■ TEXT UNDER STUDY:
------------------------

Bruce plum trees are fairly low maintenance, making them great for beginner gardeners. On average, the tree should receive full and direct sunlight, or about 4 to 6 hours per day. When planting the saplings, they need to be given at least 20 feet of space between to leave room for them to grow.

Pruning for the Bruce plum tree should be done in early spring and winter before the buds break to avoid infection. When the plant is in its first two years of growth, pruning should be done to let light and air into the center of the tree as well as control its size and shape. Be sure to remove water spouts and heads, damaged or diseased branches, as well as the areas surrounding them.

The process of propagating the Bruce plum tree is similar to that of other plum trees. First, take a hardwood cutting during late autumn or winter. It is best to take from two-year-old growth, and it should be at least three-eighths-inch thick. Use shears or a sharp knife to cut through the branch without damaging the tree. Remove the leaves, dip in a rooting hormone, and place the cutting in fertile soil.

Bruce Plum Fruit and Harvesting

Bruce plums can be consumed in nearly every way imaginable. They can be sauteed, baked, boiled, canned, juiced, and much more. They make amazing plum cobblers, crumbles, jams, cakes, muffins, and sauces. When it has fully ripened, the Bruce plum can produce about one-fourth of a cup of juice.

------------------------

■ RECORDS SHOWN:
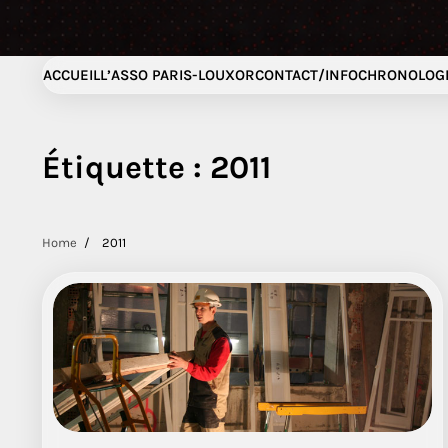
ACCUEIL
L’ASSO PARIS-LOUXOR
CONTACT/INFO
CHRONOLOGI
Étiquette :
2011
Home
2011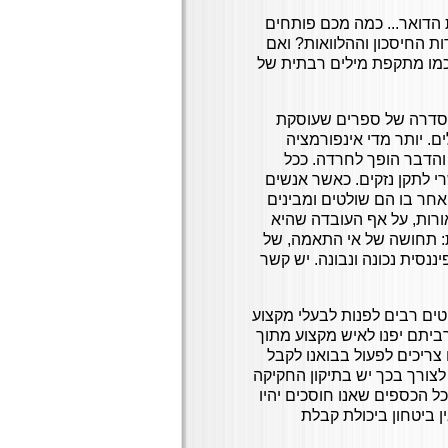
דואר... כמה מכם פותחים
 החיסכון וההלוואות? ואם
 כמו מתקפת מילים רבתית של
א סדרה של ספרים שעוסקת
. יותר מדי אינפורמציה
והדבר הופך לחרדה. ככל
י לתקן נזקים. כאשר אנשים
חר בו הם שולטים ומבינים
ורות, על אף העובדה שהיא
: תחושה של אי התאמה, של
נסית נכונה ונבונה. יש קשר
טים רבים לפנות לבעלי מקצוע
יתם יפנו לאיש מקצוע מתוך
 צריכים לפעול בבואנו לקבל
לצורך בכך יש בתיקון החקיקה
 בשבילנו" כי כל הכספים שאנו חוסכים יהיו
ן ביטחון ביכולת קבלת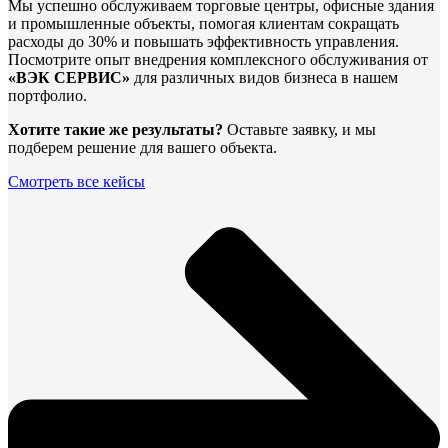
Мы успешно обслуживаем торговые центры, офисные здания
и промышленные объекты, помогая клиентам сокращать
расходы до 30% и повышать эффективность управления.
Посмотрите опыт внедрения комплексного обслуживания от
«ВЭК СЕРВИС»
для различных видов бизнеса в нашем
портфолио.
Хотите такие же результаты?
Оставьте заявку, и мы
подберем решение для вашего объекта.
Смотреть все кейсы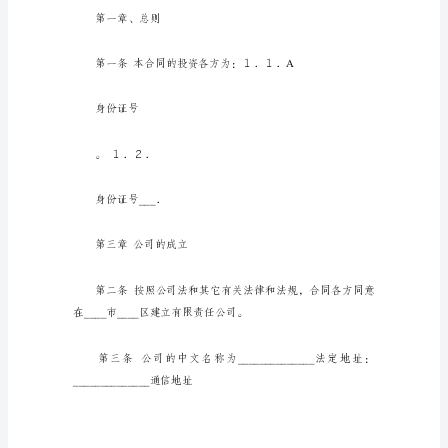
京
、
__
公
、共
司
股
份
的
、
和国北京
、
共
人，
根
据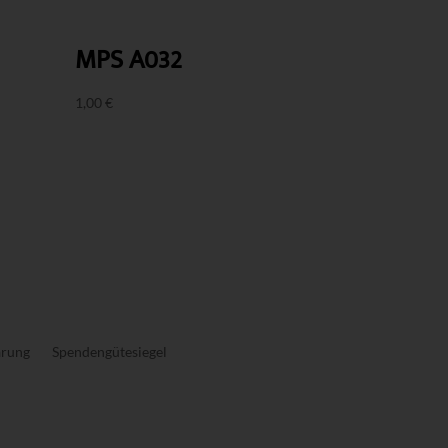
MPS A032
1,00
€
ärung
Spendengütesiegel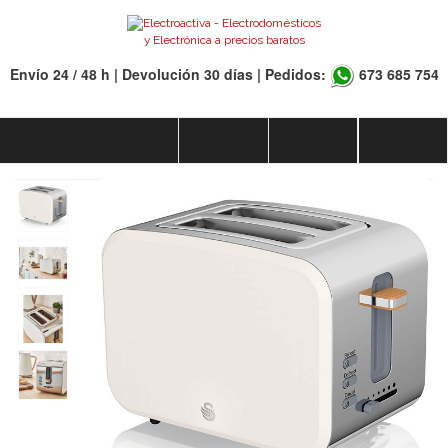
Envío 24 / 48 h | Devolución 30 días | Pedidos:
673 685 754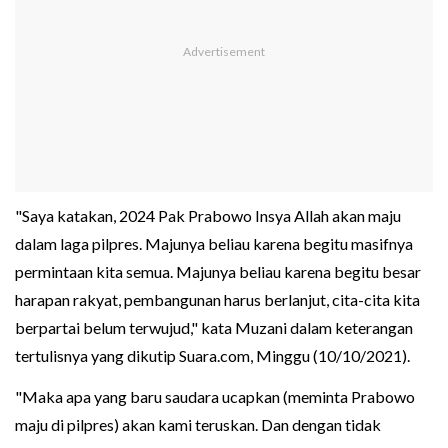
"Saya katakan, 2024 Pak Prabowo Insya Allah akan maju
dalam laga pilpres. Majunya beliau karena begitu masifnya
permintaan kita semua. Majunya beliau karena begitu besar
harapan rakyat, pembangunan harus berlanjut, cita-cita kita
berpartai belum terwujud," kata Muzani dalam keterangan
tertulisnya yang dikutip Suara.com, Minggu (10/10/2021).
"Maka apa yang baru saudara ucapkan (meminta Prabowo
maju di pilpres) akan kami teruskan. Dan dengan tidak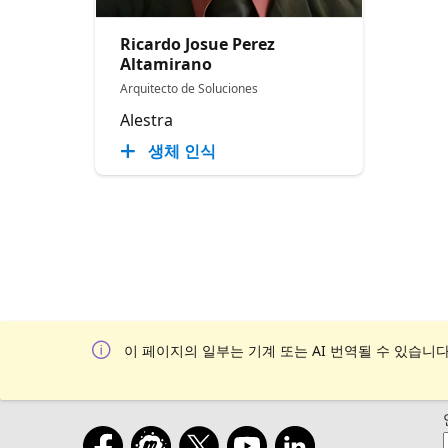
Ricardo Josue Perez
Altamirano
Arquitecto de Soluciones
Alestra
생체 인식
이 페이지의 일부는 기계 또는 AI 번역될 수 있습니다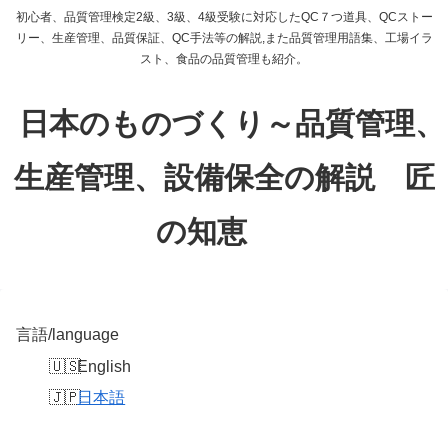
初心者、品質管理検定2級、3級、4級受験に対応したQC７つ道具、QCストー
リー、生産管理、品質保証、QC手法等の解説,また品質管理用語集、工場イラ
スト、食品の品質管理も紹介。
日本のものづくり～品質管理、
生産管理、設備保全の解説 匠
の知恵
言語/language
English
日本語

------------------------

■ TASKS FOR THIS EXERCISE:
[1] Answer these from the text on Bruce plum trees:
(a) How many hours of direct sunlight should the tree get per day?
(b) How thick should a hardwood cutting be at minimum?
(c) About how much juice can a fully ripened Bruce plum yield?
[2] Carry on the text about Bruce plum trees from the point where it stops.

■ TASK-BY-TASK OUTPUTS:
[1]
(a) About 4 to 6 hours.
(b) At least three-eighths of an inch.
(c) About one-fourth of a cup.

[2]
The Bruce plum does not need to ripen on the tree and can do so on its own once it has been harvested. To do this, place them in a paper bag and close loosely. Then, leave the bag on the kitchen counter at room temperature and check it every 24 hours. Adding another fruit, such as apples, can speed the ripening process by adding more ethylene gas.

The Bruce plums are ready to harvest when they have slightly softened, and usually, they are ready to be picked in June and July. The skin will be chalky and bright red with a tart flavor, and the fruit will be juicy and sweet. To harvest the plums, twist the fruit at an angle off of the branch instead of pulling it to avoid damaging the limb. Alternatively, scissors or another sharp object can be used to cut the fruit off of the tree.

Bruce Plum Advice

The Bruce plum tree grows best in soil that is loamy, dry, and well-drained. Too much moisture in the plant, either because of overwatering or compact soil, can cause root rot and ultimately damage or kill the tree by drowning the roots. Watering should be limited to once every 10 days once it is fully matured. In its early stages and during the summer, it may need to be watered more often. The soil should be mostly dried out before you water the tree again. In harsh winters, the plant should be covered to protect it from early frost when it is young.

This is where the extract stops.